Moe, Ole-Henrik

Vent Litt Lenger

Verlag/Label: Aurora ACD 5054
erschienen in: Neue Zeitschrift für Musik 2010/03 , Seite 80

Musikalische Wertung: 4
Technische Wertung: 4
Repertoirewert: 3
Booklet: 3
Gesamtwertung: 3


Kaum einen Hauch spürte Goethes abendlicher Wanderer über den Wipfeln des Waldes: Um dieses Erlebnis nachvollziehen zu können, muss der Mitteleuropäer heute schon bis nach Norwegen reisen. Ole-Henrik Moe scheint es in seinem dreisätzigen Streichquartett zunächst darauf anzulegen, eben jenen Moment nahezu vollständiger Ruhe wachzurufen, in dem kaum der Hauch eines Bogenstrichs die Saiten berührt. Erst nach vier Minuten, als ein heftiger Ausbruch des Kratzens und Schabens erstmals die Stille unterbricht, kann sich der Hörer der CD wirklich sicher sein, dass der Tonträger bespielt ist und die Stereoanlage noch funktioniert.
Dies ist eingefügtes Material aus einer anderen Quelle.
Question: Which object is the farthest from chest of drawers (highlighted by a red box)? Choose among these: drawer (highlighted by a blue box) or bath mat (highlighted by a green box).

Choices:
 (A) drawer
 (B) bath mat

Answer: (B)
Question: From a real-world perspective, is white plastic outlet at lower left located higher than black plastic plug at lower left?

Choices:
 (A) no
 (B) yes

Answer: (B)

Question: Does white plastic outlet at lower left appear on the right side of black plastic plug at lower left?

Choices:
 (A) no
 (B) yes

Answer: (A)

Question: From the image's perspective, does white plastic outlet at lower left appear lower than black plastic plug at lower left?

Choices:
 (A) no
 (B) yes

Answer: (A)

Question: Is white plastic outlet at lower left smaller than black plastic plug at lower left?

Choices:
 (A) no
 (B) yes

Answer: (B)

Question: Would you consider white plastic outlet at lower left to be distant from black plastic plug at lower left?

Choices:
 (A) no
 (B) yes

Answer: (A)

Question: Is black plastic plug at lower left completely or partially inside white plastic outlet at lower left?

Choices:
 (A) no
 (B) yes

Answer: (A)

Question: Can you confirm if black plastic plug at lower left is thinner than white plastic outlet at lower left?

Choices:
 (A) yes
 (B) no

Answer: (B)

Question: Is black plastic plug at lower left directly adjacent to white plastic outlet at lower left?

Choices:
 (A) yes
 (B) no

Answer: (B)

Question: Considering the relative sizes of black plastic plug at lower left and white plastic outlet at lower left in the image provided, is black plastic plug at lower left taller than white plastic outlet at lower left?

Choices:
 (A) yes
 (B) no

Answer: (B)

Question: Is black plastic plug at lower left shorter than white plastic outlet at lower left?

Es sind immer irisierende Klänge mit hohem Geräuschanteil, gleitend-fließend, in ständiger Bewegung, welche Moe dem zu einer einzigen Klangquelle verschweißten Streichquartett entlockt: erst kaum oberhalb der Hörschwelle, dann wieder in gleißendem Licht.
Im zweiten Satz ändert sich daran wenig, bis auf die Anordnung: Es beginnt diesmal schrill, fast an der Schmerzgrenze, um dann später in umso längere Perioden des Beinahe-Verstummens zu verfallen. Wer hier schon geneigt ist, aufzugeben, erlebt dann im dritten Satz, in dem Moe selbst mitspielt, eine Überraschung: Vom ersten Moment an setzt sich eine quietschende, ohrenzerreißende Maschinerie in Gang, die, gleichsam schlecht geölt, manchmal ächzt und stöhnt, aber bis zur Mitte des 14-minütigen Satzes brav durchhält, bis sie auf einmal den Geist aufgibt. Nunmehr jault und klagt es nur noch, alles scheint aus den Fugen geraten, doch nach einer Weile hebt plötzlich ein infernalisches Geschnatter an, das, wenn auch in sich bewegt und nicht gleichförmig, doch eine ganze Zeitlang anhält und nur langsam ein wenig verebbt. Dann ist der Sturm schlagartig vorbei, und in der verbleibenden Zeit ist nichts weiter zu hören als das entfernte Heulen des Windes in den Zweigen der Bäume.
Es versteht sich, dass diese unvermittelt von einem Extrem ins andere umschlagende Geräuschorgie minutiös notiert, bis ins kleinste Detail vom Komponisten festgelegt ist und nur von Meistern wie dem Arditti Quartet bewältigt werden kann. Ja, vermutlich ist nur Moe selbst in der Lage, jenes unablässig vorwärtstreibende, peitschende Schwirren im dritten Satz hervorzubringen, das kaum mehr an eine Violine denken lässt. Dennoch: wo im Konzert der annähernde Stillstand der langen, leisen Passagen eine starke Spannung erzeugen mag, bleibt beim Anhören der CD nur das angestrengte Lauschen, ob sich überhaupt noch etwas tut: keine Musik, die sich im Wohnzimmer auf Tonträger erschließt, es sei denn als ferne Ahnung oder Erinnerung an ein Konzerter­lebnis.